Medulloblastoma and ependymoma are common and aggressive brain tumours in children. Unfortunately, these tumours lead to serious health problems and can be fatal, especially when they come back (recur) after standard of care treatments to the upfront tumour. In only the last 5-years have biopsies of recurrent tumours been collected for study, as surgery at recurrence can be risky. Although we are beginning to learn more about the genetic makeup and differences of primary and recurrent tumours, we still don’t fully understand how to effectively target the recurrent tumour with treatments.

In an ongoing study, also supported by BRAIN UK, we are assessing how the immune cells in recurrent tumours change when they come back compared to when they first appear. Our data shows that there is a significant increase in the suppression of the immune system in the recurring tumours compared to the original ones. This discovery is guiding our research, including the use of special imaging techniques with mass spectrometry.

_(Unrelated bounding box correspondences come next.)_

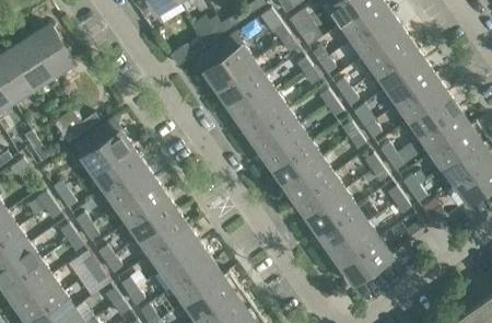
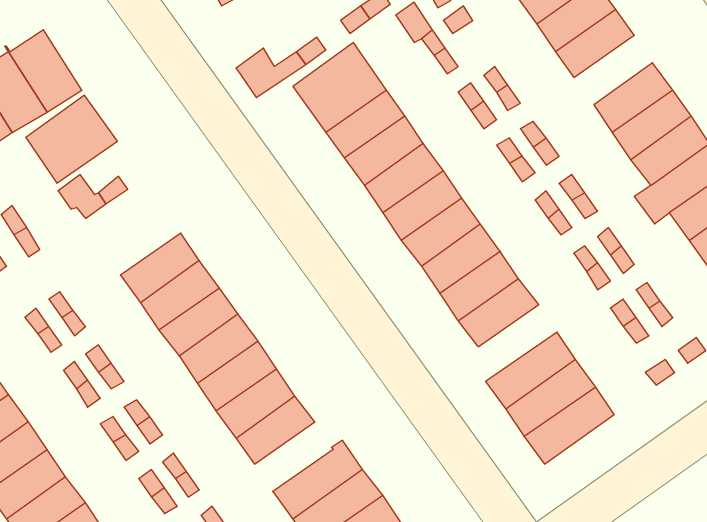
building: [366,31,413,72] -> none
building: [78,122,132,174] -> [26,95,117,183]
building: [302,192,356,238] -> none
building: [176,262,223,303] -> none

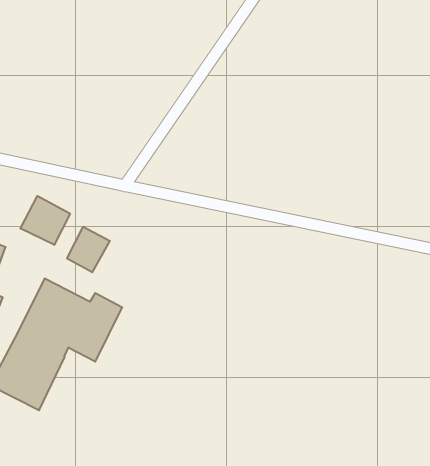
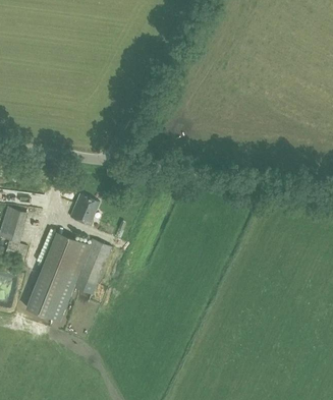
building: [20,196,70,245] -> none

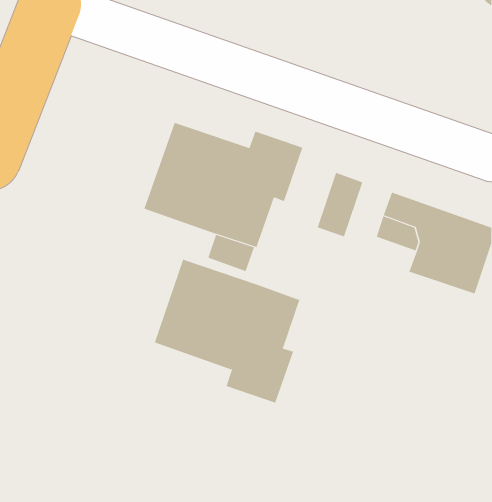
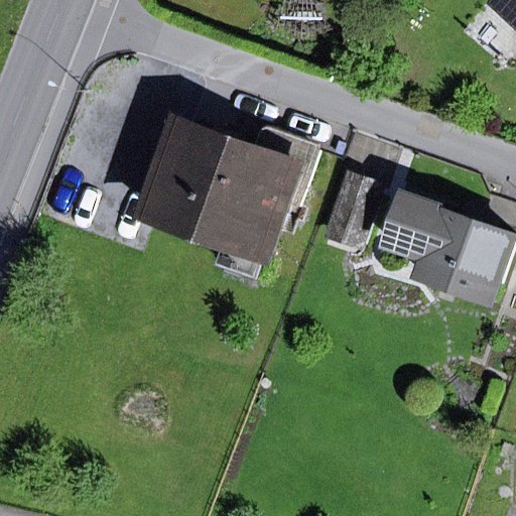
building: [154,259,300,404] -> none

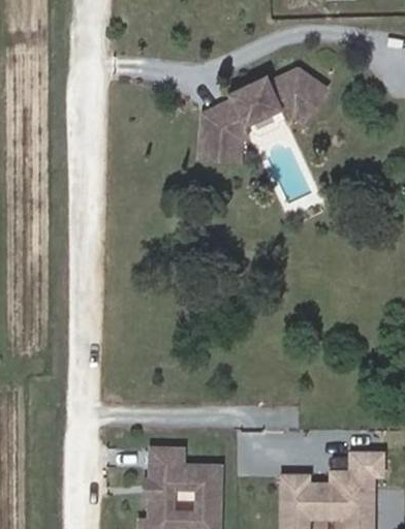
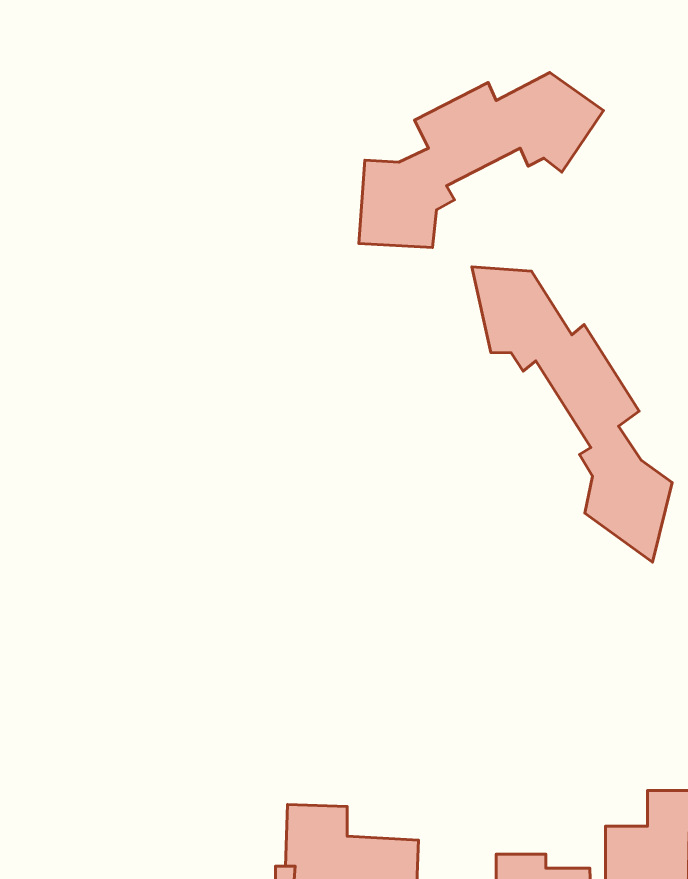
building: none -> [472,267,672,562]

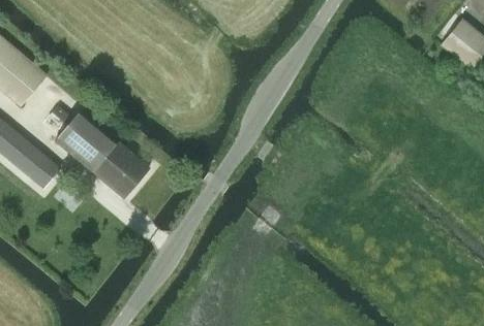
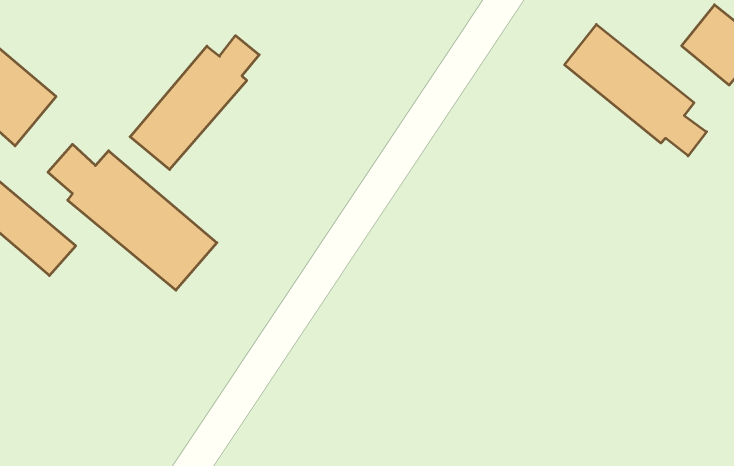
building: none -> [565,24,707,156]
building: none -> [130,36,259,170]

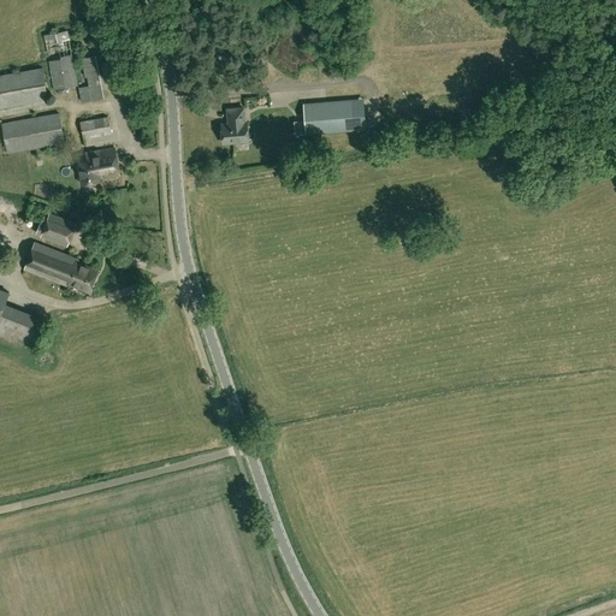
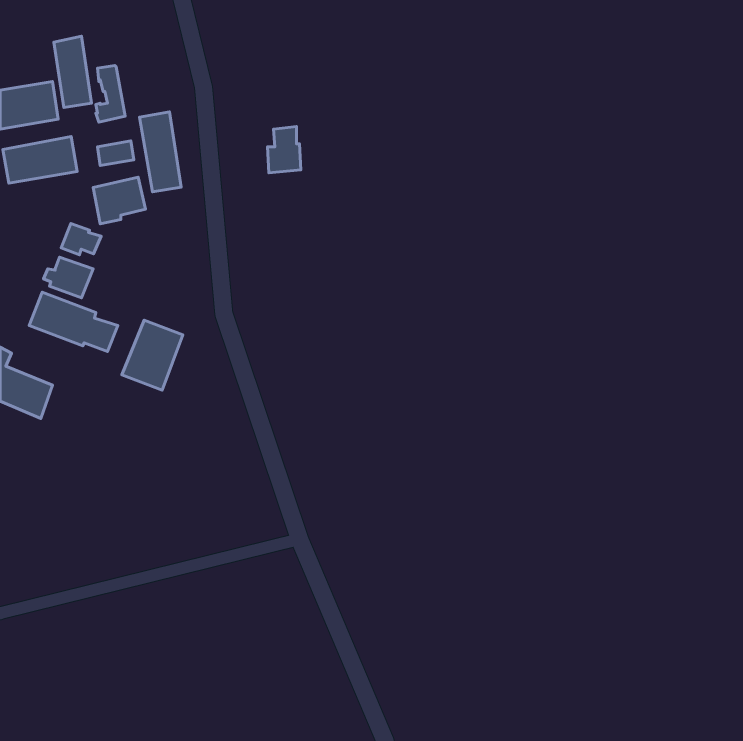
building: none -> [139,112,181,192]
building: [303,97,354,134] -> none
building: none -> [61,224,101,255]
building: none -> [122,320,183,390]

In the past, other studies on medulloblastoma used a technique called proteomic profiling to find many different proteins and pathways that are different in the original tumours. This research showed that new sugar structures could be potential markers and targets for treatment. However, recurring tumours are yet to be analysed using the same methods.

Our goal with this research is to use advanced proteomic imaging techniques and mass spectrometry, to find out which proteins are common to both the original and recurring tumours and which ones are more active in the recurrence. This will help us understand the processes that drive these recurring tumours, which can be very useful in developing better treatments for children with these brain tumours.